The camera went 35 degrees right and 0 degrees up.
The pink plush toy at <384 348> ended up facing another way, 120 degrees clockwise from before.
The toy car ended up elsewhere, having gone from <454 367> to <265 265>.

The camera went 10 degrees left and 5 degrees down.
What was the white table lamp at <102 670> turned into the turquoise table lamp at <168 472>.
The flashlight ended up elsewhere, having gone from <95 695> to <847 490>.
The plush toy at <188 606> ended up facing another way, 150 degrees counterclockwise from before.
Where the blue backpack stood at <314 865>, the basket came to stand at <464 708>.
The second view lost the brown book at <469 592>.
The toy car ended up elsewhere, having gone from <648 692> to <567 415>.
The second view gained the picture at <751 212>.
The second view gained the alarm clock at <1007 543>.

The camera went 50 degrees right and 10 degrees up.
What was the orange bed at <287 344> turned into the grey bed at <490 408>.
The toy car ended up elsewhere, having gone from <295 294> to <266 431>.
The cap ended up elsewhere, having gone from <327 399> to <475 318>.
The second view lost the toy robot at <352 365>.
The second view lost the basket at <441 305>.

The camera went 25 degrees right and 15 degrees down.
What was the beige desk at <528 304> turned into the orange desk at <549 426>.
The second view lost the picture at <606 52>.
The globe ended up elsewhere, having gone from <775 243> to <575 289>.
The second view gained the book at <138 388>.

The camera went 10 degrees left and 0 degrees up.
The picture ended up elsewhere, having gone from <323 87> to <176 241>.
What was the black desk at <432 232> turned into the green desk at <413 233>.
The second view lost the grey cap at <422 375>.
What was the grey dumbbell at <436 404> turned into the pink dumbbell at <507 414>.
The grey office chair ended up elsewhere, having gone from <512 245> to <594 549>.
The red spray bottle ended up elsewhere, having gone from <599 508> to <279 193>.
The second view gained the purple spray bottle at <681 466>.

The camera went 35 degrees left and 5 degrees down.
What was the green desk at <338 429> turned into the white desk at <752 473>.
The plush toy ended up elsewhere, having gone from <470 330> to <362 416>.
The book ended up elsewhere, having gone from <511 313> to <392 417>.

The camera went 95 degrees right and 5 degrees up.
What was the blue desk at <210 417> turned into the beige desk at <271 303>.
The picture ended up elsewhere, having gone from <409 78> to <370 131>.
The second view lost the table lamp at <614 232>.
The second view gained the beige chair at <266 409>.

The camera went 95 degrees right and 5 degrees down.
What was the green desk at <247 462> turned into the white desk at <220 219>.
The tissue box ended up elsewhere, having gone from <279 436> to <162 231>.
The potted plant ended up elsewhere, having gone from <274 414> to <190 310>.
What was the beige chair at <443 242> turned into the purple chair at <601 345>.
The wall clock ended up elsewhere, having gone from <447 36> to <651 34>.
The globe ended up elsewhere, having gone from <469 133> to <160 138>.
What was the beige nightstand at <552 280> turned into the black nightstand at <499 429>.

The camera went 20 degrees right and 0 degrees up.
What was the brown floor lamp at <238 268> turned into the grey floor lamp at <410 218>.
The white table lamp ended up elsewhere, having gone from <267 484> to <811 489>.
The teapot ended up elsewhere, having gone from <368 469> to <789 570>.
************
Assignment: Please go through the entries and show every line with the word "spray".

Reply to the task:
The red spray bottle ended up elsewhere, having gone from <599 508> to <279 193>.
The second view gained the purple spray bottle at <681 466>.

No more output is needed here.